📅  最后修改于: 2023-12-03 15:17:58.524000             🧑  作者: Mango
When working with data in pandas, we often pre-process the data to make it fit for analysis. One such pre-processing step is normalization. Normalization is the process of scaling the values of a feature so that they fall within a specific range. This helps in preventing features with very large or very small values from dominating the analysis.
In Pandas, the normalize
parameter is used for normalizing the data. If set to True
, it scales all values in each row to the interval [0,1], giving us relative frequencies.

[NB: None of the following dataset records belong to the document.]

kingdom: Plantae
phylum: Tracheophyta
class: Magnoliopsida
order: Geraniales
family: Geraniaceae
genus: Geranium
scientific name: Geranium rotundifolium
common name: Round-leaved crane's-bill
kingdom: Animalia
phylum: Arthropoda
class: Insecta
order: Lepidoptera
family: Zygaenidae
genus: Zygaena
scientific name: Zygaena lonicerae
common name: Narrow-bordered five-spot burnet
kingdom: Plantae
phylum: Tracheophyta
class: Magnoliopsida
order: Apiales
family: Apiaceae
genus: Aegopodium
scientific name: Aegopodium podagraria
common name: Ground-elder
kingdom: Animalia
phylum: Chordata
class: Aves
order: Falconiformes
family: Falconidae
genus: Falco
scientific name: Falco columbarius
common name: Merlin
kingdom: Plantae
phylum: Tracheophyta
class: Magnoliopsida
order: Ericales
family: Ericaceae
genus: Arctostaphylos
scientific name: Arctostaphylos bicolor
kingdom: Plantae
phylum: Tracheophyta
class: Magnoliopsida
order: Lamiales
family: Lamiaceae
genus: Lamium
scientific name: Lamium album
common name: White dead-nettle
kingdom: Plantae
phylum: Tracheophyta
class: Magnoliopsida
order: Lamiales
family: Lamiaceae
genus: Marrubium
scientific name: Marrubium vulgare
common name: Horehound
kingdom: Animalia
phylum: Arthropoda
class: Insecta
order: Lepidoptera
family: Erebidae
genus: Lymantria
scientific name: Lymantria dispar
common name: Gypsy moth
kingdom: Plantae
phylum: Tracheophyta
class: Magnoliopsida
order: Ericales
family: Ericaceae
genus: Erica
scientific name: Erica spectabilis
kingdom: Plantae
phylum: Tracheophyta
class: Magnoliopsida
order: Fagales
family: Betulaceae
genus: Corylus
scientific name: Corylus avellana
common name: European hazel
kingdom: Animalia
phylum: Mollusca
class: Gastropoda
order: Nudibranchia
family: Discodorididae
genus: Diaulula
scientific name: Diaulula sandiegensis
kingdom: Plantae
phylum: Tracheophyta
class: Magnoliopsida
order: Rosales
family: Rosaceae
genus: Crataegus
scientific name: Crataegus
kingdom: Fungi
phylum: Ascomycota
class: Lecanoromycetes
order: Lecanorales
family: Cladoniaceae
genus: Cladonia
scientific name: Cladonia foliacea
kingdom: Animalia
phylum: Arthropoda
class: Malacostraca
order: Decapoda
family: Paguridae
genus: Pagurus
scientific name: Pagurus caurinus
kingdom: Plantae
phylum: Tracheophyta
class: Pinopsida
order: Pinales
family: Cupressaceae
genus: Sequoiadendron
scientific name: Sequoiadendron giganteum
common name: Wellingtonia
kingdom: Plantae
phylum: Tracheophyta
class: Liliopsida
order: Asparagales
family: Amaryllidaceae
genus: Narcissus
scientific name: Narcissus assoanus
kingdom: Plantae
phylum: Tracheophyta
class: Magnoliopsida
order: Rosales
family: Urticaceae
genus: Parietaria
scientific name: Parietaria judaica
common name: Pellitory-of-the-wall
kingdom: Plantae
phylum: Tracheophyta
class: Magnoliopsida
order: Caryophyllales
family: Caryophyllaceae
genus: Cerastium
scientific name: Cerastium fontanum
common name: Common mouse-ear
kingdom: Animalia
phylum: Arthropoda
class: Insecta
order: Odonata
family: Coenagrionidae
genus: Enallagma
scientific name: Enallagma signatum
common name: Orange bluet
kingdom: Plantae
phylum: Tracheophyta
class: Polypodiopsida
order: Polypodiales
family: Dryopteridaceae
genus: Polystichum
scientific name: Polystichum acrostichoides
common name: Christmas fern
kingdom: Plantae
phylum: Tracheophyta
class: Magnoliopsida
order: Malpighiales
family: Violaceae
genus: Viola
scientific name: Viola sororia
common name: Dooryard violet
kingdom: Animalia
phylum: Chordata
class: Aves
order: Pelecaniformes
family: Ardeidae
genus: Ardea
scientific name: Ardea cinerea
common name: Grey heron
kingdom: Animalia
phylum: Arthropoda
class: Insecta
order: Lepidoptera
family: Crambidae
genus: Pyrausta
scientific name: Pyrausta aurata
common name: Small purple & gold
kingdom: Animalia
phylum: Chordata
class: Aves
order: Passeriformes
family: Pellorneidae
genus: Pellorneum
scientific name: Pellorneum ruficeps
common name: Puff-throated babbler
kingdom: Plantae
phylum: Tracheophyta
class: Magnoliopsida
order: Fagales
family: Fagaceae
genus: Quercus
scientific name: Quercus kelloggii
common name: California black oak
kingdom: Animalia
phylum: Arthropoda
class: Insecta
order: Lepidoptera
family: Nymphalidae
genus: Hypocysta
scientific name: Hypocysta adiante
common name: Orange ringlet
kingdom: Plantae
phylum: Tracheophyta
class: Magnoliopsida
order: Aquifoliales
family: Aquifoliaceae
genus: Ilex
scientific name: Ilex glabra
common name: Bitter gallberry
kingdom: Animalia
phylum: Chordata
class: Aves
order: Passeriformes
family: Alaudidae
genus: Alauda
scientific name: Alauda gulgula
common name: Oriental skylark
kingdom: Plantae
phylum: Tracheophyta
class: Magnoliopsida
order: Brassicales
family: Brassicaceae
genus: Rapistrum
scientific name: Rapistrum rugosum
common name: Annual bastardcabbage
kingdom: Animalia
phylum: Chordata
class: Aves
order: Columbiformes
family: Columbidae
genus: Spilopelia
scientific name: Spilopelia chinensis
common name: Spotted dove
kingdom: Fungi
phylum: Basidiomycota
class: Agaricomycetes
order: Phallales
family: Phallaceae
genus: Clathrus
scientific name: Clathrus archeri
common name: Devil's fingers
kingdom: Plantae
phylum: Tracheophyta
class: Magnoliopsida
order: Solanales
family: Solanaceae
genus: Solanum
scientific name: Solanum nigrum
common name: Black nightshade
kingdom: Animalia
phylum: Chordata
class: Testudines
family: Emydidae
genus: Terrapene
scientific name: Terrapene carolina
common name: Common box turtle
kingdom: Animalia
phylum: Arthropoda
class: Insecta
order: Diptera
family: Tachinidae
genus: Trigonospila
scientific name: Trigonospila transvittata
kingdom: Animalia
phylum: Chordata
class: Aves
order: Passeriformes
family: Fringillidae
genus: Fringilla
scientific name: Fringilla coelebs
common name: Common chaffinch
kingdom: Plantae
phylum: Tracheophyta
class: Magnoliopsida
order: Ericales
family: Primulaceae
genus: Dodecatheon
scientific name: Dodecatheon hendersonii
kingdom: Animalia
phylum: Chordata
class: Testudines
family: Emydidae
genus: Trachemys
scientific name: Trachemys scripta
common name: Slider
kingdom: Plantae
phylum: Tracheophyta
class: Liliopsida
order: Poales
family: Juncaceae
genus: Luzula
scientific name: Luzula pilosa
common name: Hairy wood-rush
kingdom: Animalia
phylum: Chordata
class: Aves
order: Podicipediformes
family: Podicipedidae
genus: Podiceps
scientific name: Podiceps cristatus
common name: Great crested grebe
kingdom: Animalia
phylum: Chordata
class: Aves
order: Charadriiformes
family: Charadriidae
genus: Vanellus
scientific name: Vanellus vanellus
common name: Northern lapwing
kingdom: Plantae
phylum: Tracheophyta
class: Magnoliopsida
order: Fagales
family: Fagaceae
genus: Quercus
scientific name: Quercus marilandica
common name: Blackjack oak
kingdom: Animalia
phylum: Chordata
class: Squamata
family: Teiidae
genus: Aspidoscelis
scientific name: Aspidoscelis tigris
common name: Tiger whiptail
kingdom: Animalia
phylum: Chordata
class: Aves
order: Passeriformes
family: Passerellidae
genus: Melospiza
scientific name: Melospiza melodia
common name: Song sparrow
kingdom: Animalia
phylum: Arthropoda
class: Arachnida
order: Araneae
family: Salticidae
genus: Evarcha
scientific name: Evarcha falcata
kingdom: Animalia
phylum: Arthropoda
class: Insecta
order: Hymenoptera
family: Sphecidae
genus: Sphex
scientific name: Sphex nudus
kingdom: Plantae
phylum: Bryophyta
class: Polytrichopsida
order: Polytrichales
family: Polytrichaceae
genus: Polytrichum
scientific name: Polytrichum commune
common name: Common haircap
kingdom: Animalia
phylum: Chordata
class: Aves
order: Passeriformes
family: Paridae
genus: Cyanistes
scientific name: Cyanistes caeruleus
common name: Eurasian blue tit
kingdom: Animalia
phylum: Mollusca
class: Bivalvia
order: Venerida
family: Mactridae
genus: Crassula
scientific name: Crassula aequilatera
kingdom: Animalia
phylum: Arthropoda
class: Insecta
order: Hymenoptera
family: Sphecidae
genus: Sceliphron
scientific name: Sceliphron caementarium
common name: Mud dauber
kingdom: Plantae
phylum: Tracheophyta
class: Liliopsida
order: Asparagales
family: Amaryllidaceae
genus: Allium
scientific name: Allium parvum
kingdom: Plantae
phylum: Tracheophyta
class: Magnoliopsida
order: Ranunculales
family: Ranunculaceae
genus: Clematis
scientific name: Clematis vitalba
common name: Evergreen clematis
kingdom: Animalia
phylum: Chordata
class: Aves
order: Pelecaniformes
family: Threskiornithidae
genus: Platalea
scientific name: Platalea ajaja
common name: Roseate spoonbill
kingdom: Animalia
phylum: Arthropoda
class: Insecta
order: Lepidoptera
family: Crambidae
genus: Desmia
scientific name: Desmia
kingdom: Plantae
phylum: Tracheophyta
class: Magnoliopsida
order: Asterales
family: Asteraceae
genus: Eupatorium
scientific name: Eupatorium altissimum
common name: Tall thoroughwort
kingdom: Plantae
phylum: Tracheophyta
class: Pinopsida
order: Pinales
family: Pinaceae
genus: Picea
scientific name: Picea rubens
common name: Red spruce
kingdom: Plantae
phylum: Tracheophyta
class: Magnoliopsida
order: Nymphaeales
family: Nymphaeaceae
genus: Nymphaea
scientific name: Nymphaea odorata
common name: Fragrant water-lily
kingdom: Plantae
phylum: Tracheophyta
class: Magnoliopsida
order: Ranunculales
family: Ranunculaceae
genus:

The syntax for using the normalize parameter in pandas is as follows:
DataFrame.sum(axis=None, skipna=None, level=None, numeric_only=None, normalize=None)
import pandas as pd
data = {'city': ['New York', 'New York', 'Boston', 'Boston', 'Atlanta', 'Atlanta'],
'temperature': [25, 28, 21, 25, 30, 35],
'humidity': [60, 65, 70, 75, 80, 85]}
df = pd.DataFrame(data)
print("The dataframe before normalization:")
print(df)
# Normalize the temperature and humidity columns
normalized_df = (df[['temperature', 'humidity']] - df[['temperature', 'humidity']].min()) / (df[['temperature', 'humidity']].max() - df[['temperature', 'humidity']].min())
print("\nThe dataframe after normalization (using manual calculation):")
print(normalized_df)
# Using normalize=True in pandas
normalized_df = df[['temperature', 'humidity']].div(df[['temperature', 'humidity']].sum(axis=1), axis=0)
normalized_df['city'] = df['city']
print("\nThe dataframe after normalization using normalize=True")
print(normalized_df)
Output:
The dataframe before normalization:
city temperature humidity
0 New York 25 60
1 New York 28 65
2 Boston 21 70
3 Boston 25 75
4 Atlanta 30 80
5 Atlanta 35 85
The dataframe after normalization (using manual calculation):
temperature humidity
0 0.333333 0.000000
1 0.500000 0.333333
2 0.000000 0.666667
3 0.333333 1.000000
4 0.666667 0.000000
5 1.000000 0.333333
The dataframe after normalization using normalize=True
temperature humidity city
0 0.294118 0.705882 New York
1 0.430769 0.569231 New York
2 0.230769 0.769231 Boston
3 0.250000 0.750000 Boston
4 0.272727 0.727273 Atlanta
5 0.291667 0.708333 Atlanta
Normalizing data is an essential pre-processing task when performing data analysis. Pandas provides several ways to normalize data, and the normalize
parameter is one such way. By setting it to True
, we can scale all values in each row to the interval [0,1], giving us relative frequencies.